▶ _ÉNONCÉ DU PROBLÈME_
Veuillez recopier fidèlement le passage du texte à analyser ci-dessous compris entre « 79-82. Tout ce » et « mon propre sentiment. », ces deux bornes incluses.

▶ _TEXTE À ANALYSER_
76 et 77. Voyez ci-dessus, § 73, 74, 75 et § l-20 ; et ci-dessous, § 103.

78. On ne trouve ici aucune nouvelle objection. J’ai fait voir amplement, dans les écrits précédents, que la comparaison dont M. le chevalier Newton s’est servi, et que l’on attaque ici, est juste et intelligible.

79-82. Tout ce que l’on objecte ici dans la section 79, et dans la suivante, est une pure chicane sur des mots. L’existence de Dieu, comme je l’ai déjà dit plusieurs fois, est la cause de l’espace ; et toutes les autres choses existent dans cet espace. Il s’ensuit donc que l’espace est aussi le lieu des idées ; parce qu’il est le lieu des substances mêmes, qui ont des idées dans leur entendement.

J’avais dit, par voie de comparaison, que le sentiment de l’auteur était aussi déraisonnable que si quelqu’un soutenait que l’âme humaine est l’âme des images des choses qu’elle aperçoit. Le savant auteur raisonne la-dessus en plaisantant, comme si j’avais assuré que ce fût mon propre sentiment.

▶ _DONNÉES ENREGISTRÉES_
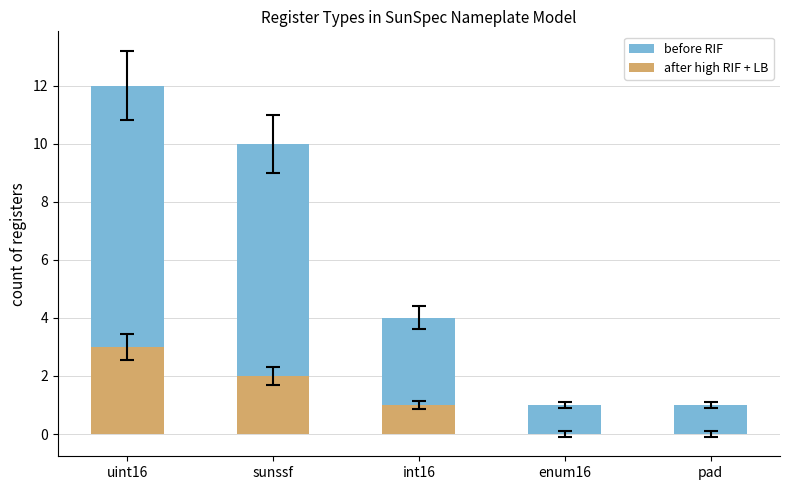

Is it true that before RIF equals 1 at pad?

True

▶ _RÉPONSE ATTENDUE_
79-82. Tout ce que l’on objecte ici dans la section 79, et dans la suivante, est une pure chicane sur des mots. L’existence de Dieu, comme je l’ai déjà dit plusieurs fois, est la cause de l’espace ; et toutes les autres choses existent dans cet espace. Il s’ensuit donc que l’espace est aussi le lieu des idées ; parce qu’il est le lieu des substances mêmes, qui ont des idées dans leur entendement.

J’avais dit, par voie de comparaison, que le sentiment de l’auteur était aussi déraisonnable que si quelqu’un soutenait que l’âme humaine est l’âme des images des choses qu’elle aperçoit. Le savant auteur raisonne la-dessus en plaisantant, comme si j’avais assuré que ce fût mon propre sentiment.